▸ CONSIGNE:
Citez intégralement le texte sur l'ennui, sans en modifier un seul mot.

▸ TEXTE:
***

Pas vraiment dans l'air du temps, le psychiatre français Patrick Lemoine vient de publier «S'ennuyer quel bonheur!» et nous crie «halte à l'activisme forcené des mercredis, pitié pour les pauvres parents qui courent, leur progéniture sous le bras, de l'entraînement de foot au cours de danse, de la piscine aux leçons de rattrapage»!
«Dimanche, il faut sortir le chien»
C'est sûr, de nos jours, l'oisiveté passe pour une lamentable perte de temps. Qui ose encore rester, même une seule demi-heure, à regarder le ciel pendant son week-end, coincé dans l'espace-temps à se dire: «pff.... qu'est-ce que je pourrais bien faire». Il fait beau? On emmène les enfants à la piscine. Il fait mauvais, on va au cinéma, on bouquine. Entre deux on lave la voiture, on fait des gâteaux, des mots-croisés, on va au musée, on regarde la télé, on passe chez des amis.... «J'avoue, j'ai de la peine à rester sans rien faire. Dès le début je l'ai dit à mon copain: dimanche, il faut sortir le chien, rigole Vanessa, 34 ans. On rêve tous de ne rien faire lorsque l'on travaille et une fois le week-end arrivé on charge la barque à maximum».
Désoeuvrement culpabilisant
«Etre adulte signifie de nos jours avoir perdu le droit de s'ennuyer. L'ennui est le signe que quelque chose ne tourne pas rond, le conjoint n'est pas à la hauteur, la société est mal organisée, le chef de bureau est nul, un burn out, pour ne pas dire une dépression, est dans l'air», relève Patrick Lemoine.
De plus en plus envahissante, cette grande peur du désoeuvrement se transmet de génération en génération. Peu de parents supportent de voir leur progéniture s'ennuyer sans culpabiliser. Des phobiques de l'ennui qui déteignent sur leurs enfants.... «Aujourd'hui, les bons parents sont ceux qui proposent des tas d'activités, qu'elles soient culturelles ou sportives, à leurs enfants. La pression sociale est très forte».

***

[Entrées enregistrées]
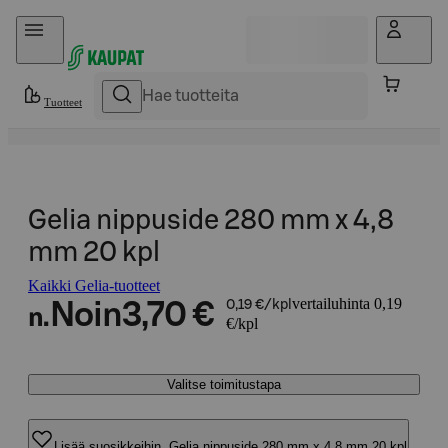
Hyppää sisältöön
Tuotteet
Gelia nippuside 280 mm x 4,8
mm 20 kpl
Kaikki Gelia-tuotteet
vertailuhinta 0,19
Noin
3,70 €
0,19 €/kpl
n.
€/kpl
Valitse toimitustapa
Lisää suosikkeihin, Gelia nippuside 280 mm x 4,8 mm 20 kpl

***

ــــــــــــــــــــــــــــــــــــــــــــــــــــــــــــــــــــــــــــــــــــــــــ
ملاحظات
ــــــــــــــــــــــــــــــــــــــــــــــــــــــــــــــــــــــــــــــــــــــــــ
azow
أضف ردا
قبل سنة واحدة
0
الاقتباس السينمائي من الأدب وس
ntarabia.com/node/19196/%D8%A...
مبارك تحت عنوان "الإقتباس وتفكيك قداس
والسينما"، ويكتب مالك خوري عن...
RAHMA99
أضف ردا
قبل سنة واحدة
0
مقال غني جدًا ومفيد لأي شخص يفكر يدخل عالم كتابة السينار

***

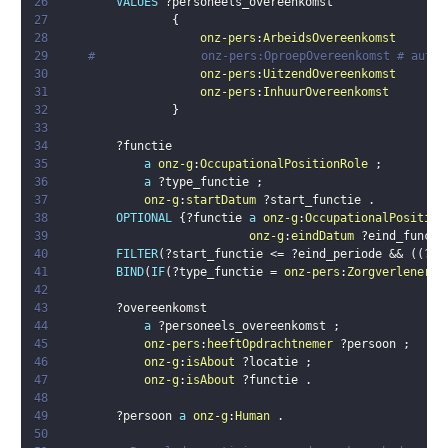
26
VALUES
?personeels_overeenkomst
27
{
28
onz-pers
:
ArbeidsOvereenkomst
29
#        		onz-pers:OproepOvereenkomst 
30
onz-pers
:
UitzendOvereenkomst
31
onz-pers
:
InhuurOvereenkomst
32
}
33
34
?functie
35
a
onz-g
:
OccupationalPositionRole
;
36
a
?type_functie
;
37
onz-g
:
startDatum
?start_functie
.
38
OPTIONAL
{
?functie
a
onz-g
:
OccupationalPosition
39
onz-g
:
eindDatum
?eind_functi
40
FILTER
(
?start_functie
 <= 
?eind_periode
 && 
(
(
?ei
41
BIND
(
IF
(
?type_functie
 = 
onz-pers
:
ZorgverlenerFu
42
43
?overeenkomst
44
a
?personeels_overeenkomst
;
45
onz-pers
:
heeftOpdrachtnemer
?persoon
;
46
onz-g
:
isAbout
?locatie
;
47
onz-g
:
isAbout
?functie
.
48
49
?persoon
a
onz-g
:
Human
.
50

***

▸ RÉSULTAT:
Pas vraiment dans l'air du temps, le psychiatre français Patrick Lemoine vient de publier «S'ennuyer quel bonheur!» et nous crie «halte à l'activisme forcené des mercredis, pitié pour les pauvres parents qui courent, leur progéniture sous le bras, de l'entraînement de foot au cours de danse, de la piscine aux leçons de rattrapage»!
«Dimanche, il faut sortir le chien»
C'est sûr, de nos jours, l'oisiveté passe pour une lamentable perte de temps. Qui ose encore rester, même une seule demi-heure, à regarder le ciel pendant son week-end, coincé dans l'espace-temps à se dire: «pff.... qu'est-ce que je pourrais bien faire». Il fait beau? On emmène les enfants à la piscine. Il fait mauvais, on va au cinéma, on bouquine. Entre deux on lave la voiture, on fait des gâteaux, des mots-croisés, on va au musée, on regarde la télé, on passe chez des amis.... «J'avoue, j'ai de la peine à rester sans rien faire. Dès le début je l'ai dit à mon copain: dimanche, il faut sortir le chien, rigole Vanessa, 34 ans. On rêve tous de ne rien faire lorsque l'on travaille et une fois le week-end arrivé on charge la barque à maximum».
Désoeuvrement culpabilisant
«Etre adulte signifie de nos jours avoir perdu le droit de s'ennuyer. L'ennui est le signe que quelque chose ne tourne pas rond, le conjoint n'est pas à la hauteur, la société est mal organisée, le chef de bureau est nul, un burn out, pour ne pas dire une dépression, est dans l'air», relève Patrick Lemoine.
De plus en plus envahissante, cette grande peur du désoeuvrement se transmet de génération en génération. Peu de parents supportent de voir leur progéniture s'ennuyer sans culpabiliser. Des phobiques de l'ennui qui déteignent sur leurs enfants.... «Aujourd'hui, les bons parents sont ceux qui proposent des tas d'activités, qu'elles soient culturelles ou sportives, à leurs enfants. La pression sociale est très forte».